* [Source document]
_ _ _

5 Crucial Tax Planning Topics to Discuss With Your Accountant Before 30 June 2025

As we approach the end of the 2024–2025 financial year, now is the perfect time to sit down with your accountant and review your tax planning strategy. Proactive tax planning can help you reduce your tax liability, maximise deductions, and improve your overall financial health.

Here are five key topics you should be discussing with your accountant before 30 June 2025 to ensure you’re making the most of every opportunity.

  1. Maximising Deductions and Instant Asset Write-Offs

The Australian Taxation Office (ATO) frequently updates thresholds and eligibility for instant asset write-offs. The current threshold for the instant asset write off for the year ended 30 June 2025 is $20,000. If your business qualifies, purchasing eligible assets before 30 June 2025 could significantly reduce your taxable income.

Ask your accountant:

  • What expenses and assets can I claim this year?
  • Is it beneficial to bring forward any purchases?
  1. Superannuation Contributions and Caps

Contributing to your superannuation is one of the most tax-effective strategies available. Before EOFY, it’s important to check if you’ve maximised your concessional (tax-deductible) and non-concessional contributions within the ATO limits.

Ask your accountant:

  • How much can I contribute without exceeding the cap?
  • Can I use the catch-up contribution rules from previous years?
  1. Reviewing Business Structure for Tax Efficiency

Your current business structure may no longer be serving your best interests. Whether you operate as a sole trader, partnership, trust, or company, it’s essential to assess if your structure is still the most tax-efficient as your business grows.

_ _ _

* [Dataset records]

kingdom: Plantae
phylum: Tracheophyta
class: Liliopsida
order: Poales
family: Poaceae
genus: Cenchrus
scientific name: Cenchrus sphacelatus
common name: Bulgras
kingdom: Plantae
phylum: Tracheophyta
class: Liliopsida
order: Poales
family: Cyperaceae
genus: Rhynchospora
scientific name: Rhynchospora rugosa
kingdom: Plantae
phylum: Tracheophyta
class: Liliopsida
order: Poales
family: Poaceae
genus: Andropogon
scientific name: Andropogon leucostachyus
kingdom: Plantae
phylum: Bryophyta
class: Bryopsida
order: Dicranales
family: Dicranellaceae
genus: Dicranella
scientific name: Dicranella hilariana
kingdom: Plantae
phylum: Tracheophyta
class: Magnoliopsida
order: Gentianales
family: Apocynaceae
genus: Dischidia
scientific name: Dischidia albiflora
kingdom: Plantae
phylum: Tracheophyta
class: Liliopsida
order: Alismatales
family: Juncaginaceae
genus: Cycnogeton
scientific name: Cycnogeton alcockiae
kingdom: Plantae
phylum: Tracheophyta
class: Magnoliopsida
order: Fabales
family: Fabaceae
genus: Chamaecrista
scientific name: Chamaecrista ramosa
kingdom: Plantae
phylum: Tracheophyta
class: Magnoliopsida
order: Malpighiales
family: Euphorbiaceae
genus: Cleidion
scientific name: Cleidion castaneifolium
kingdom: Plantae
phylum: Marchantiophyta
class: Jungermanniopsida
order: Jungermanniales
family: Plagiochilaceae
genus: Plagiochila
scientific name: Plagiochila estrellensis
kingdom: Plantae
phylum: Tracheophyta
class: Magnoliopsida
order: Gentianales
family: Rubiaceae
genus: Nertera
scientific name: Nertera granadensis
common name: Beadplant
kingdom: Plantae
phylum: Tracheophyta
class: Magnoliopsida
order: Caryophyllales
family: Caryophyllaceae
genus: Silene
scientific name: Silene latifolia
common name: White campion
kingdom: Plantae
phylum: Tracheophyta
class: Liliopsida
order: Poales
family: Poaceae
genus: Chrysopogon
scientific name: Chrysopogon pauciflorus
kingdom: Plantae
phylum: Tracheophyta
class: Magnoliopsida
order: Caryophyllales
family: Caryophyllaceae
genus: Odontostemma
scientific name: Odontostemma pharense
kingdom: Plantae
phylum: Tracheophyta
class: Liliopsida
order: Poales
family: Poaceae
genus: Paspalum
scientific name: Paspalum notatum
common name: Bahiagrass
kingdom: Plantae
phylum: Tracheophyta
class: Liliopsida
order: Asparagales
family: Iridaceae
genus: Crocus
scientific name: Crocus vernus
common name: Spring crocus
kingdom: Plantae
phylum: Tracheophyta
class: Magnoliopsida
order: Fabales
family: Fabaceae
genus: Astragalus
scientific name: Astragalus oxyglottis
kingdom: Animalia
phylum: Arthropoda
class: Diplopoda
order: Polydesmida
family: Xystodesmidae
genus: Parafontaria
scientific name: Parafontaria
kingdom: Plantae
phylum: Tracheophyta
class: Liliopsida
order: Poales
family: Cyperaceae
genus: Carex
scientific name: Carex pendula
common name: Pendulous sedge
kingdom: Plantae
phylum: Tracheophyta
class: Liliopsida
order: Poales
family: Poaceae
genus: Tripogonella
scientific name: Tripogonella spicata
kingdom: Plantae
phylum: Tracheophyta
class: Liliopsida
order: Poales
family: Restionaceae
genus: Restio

_ _ _

* [Work required]
Continue the tax planning article above from its last sentence, carrying on in the same style.

* [Answer to this task]
Ask your accountant:

  • Should I consider restructuring?
  • What are the tax implications of my current structure?
  1. Managing Capital Gains and Losses

If you’ve sold or plan to sell assets like shares, property, or crypto during the year, your accountant can help you calculate capital gains tax (CGT) and explore strategies to offset gains with losses.

Ask your accountant:

  • How can I minimise my capital gains tax?
  • Are there any timing strategies I should consider?
  1. Tax Planning for Directors, Shareholders and High-Income Earners

If you’re a business owner or high-income earner, strategic planning can reduce your personal tax burden. Dividend planning, trust distributions, and income splitting can all play a role.

Ask your accountant:

  • Are there better ways to distribute profits?
  • Can I minimise tax through trusts or family entities?

Smart tax planning isn’t just about compliance. It’s about forward thinking. By engaging with your accountant well before the 30 June 2025 deadline, you can unlock meaningful tax savings and plan more confidently for the year ahead.

Need help with EOFY tax planning?
Contact SKD Accountants today and let’s create a tailored tax strategy for you or your business.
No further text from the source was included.